The Evils of Fiat Money: Voice from the Past

[Thanks to the-gold-market.blogspot.com for the image.]

In doing some research I came upon the following quote:

"Whenever commodity prices are far removed from a stable relationship with the alleged gold content of the monetary unit concerned, there is something, probably more than one thing, seriously wrong. Included in the maladjustments may be extensive abuse (misuse, unwise use) of the banking system with resulting inflation, serious overexpansion of capital facilities in various lines, unwise speculation in tulip bulbs, commodities generally, Florida lots, common stocks, Canadian mining stocks, or what have you, and possibly serious distortions among wages with steel workers getting more than college professors, etc.

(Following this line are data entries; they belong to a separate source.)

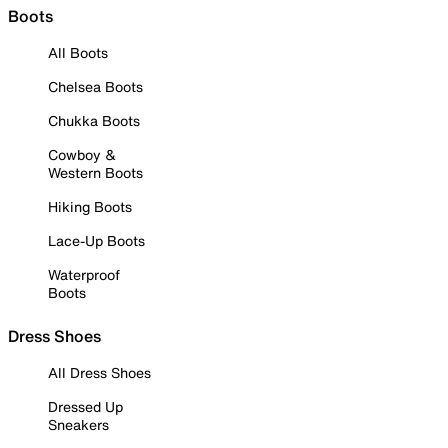
Boots
All Boots
Chelsea Boots
Chukka Boots
Cowboy &
Western Boots
Hiking Boots
Lace-Up Boots
Waterproof
Boots
Dress Shoes
All Dress Shoes
Dressed Up
Sneakers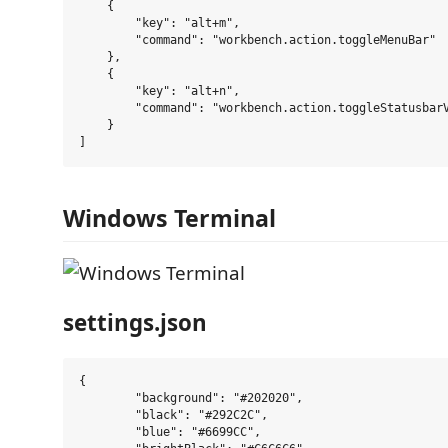
    {

        "key": "alt+m",

        "command": "workbench.action.toggleMenuBar"

    },

    {

        "key": "alt+n",

        "command": "workbench.action.toggleStatusbarV
    }

Windows Terminal
settings.json
{

	"background": "#202020",

	"black": "#292C2C",

	"blue": "#6699CC",
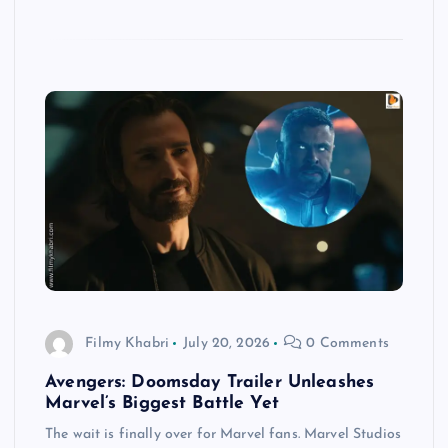
Filmy Khabri
July 20, 2026
0 Comments
Avengers: Doomsday Trailer Unleashes
Marvel’s Biggest Battle Yet
The wait is finally over for Marvel fans. Marvel Studios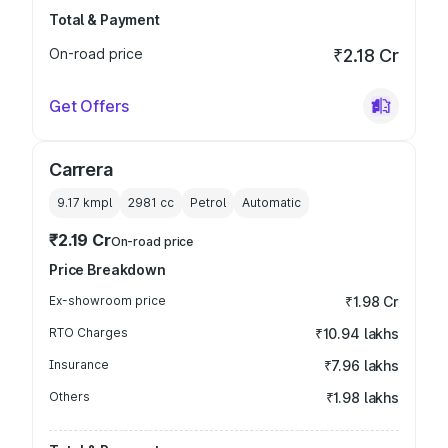
Total & Payment
On-road price
₹2.18 Cr
Get Offers
Carrera
9.17 kmpl
2981
cc
Petrol
Automatic
₹2.19 Cr
On-road price
Price Breakdown
Ex-showroom price
₹1.98 Cr
RTO Charges
₹10.94 lakhs
Insurance
₹7.96 lakhs
Others
₹1.98 lakhs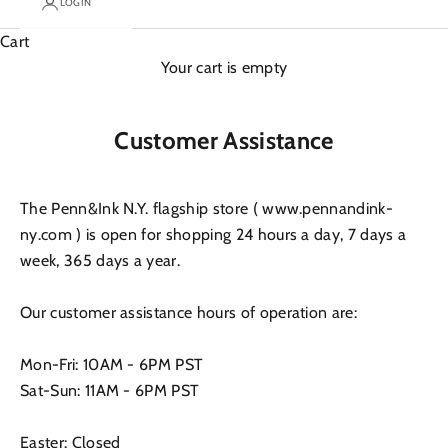
LOGIN
Cart
Your cart is empty
Customer Assistance
The Penn&Ink N.Y. flagship store ( www.pennandink-
ny.com ) is open for shopping 24 hours a day, 7 days a
week, 365 days a year.
Our customer assistance hours of operation are:
Mon-Fri: 10AM - 6PM PST
Sat-Sun: 11AM - 6PM PST
Easter: Closed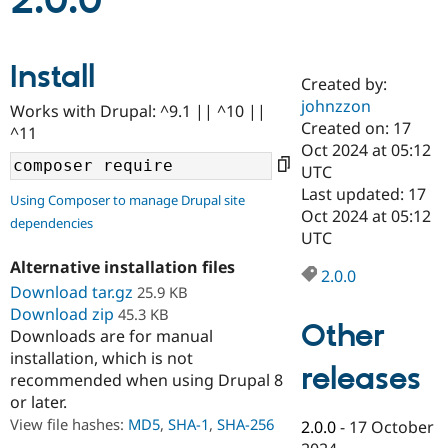
2.0.0
Community
Drupal AI
Documentat
Find a Drupa
Install
Certified Pa
Created by:
johnzzon
Works with Drupal: ^9.1 || ^10 ||
Support Drupal
Case Studie
Getting star
About the
Created on: 17
^11
Become a D
Community
Oct 2024 at 05:12
Certified Pa
UTC
Get Started
Drupal for
Local Devel
The Drupal
Last updated: 17
Using Composer to manage Drupal site
Governmen
Guide
How to Cont
Association
Oct 2024 at 05:12
dependencies
Find a Hosti
UTC
Provider
Try Drupal CMS
Alternative installation files
Drupal for 
Developer R
DrupalCon
Donate
2.0.0
Education
Download tar.gz
25.9 KB
Find a Migra
Download zip
45.3 KB
Try Hosting
Partner
Other
Downloads are for manual
Drupal CMS
Events
Become a Pa
installation, which is not
Drupal for N
Guide
releases
recommended when using Drupal 8
Find Trainin
or later.
Jobs / Caree
Become a Ri
Drupal for
Drupal User
Maker
View file hashes:
MD5
,
SHA-1
,
SHA-256
2.0.0
-
17 October
eCommerce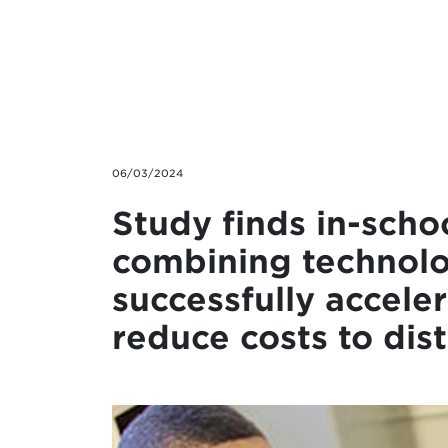
Skip to main content
06/03/2024
Study finds in-scho
combining technolo
successfully accele
reduce costs to dist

"How anyone can imagine that all such distortions, maladjustments, abuses, etc. can be miraculously cured by devaluation is beyond me. Devaluation simply satisfies the most ardent pressure groups for the time being and greases the skids for the next slide by gradually destroying the stable middle-class element of society; it confirms all the unwise in their unwisdom; makes unsound banking look like sound banking; and, after two or three doses, virtually assures the ultimate destruction of the monetary unit as the strengthened pressure groups demand more and more. Such, in my opinion, is the obvious lesson of history, ancient, medieval, modern, and recent. Perhaps things will some day be different, but I doubt that."

As I read this I couldn't help but think how right he was. Everything he described has come to fruition today.

The date? 1953. The writer? Edward C. Harwood, founder of the American Institute for Economic Research. Would that such wise men were still around today.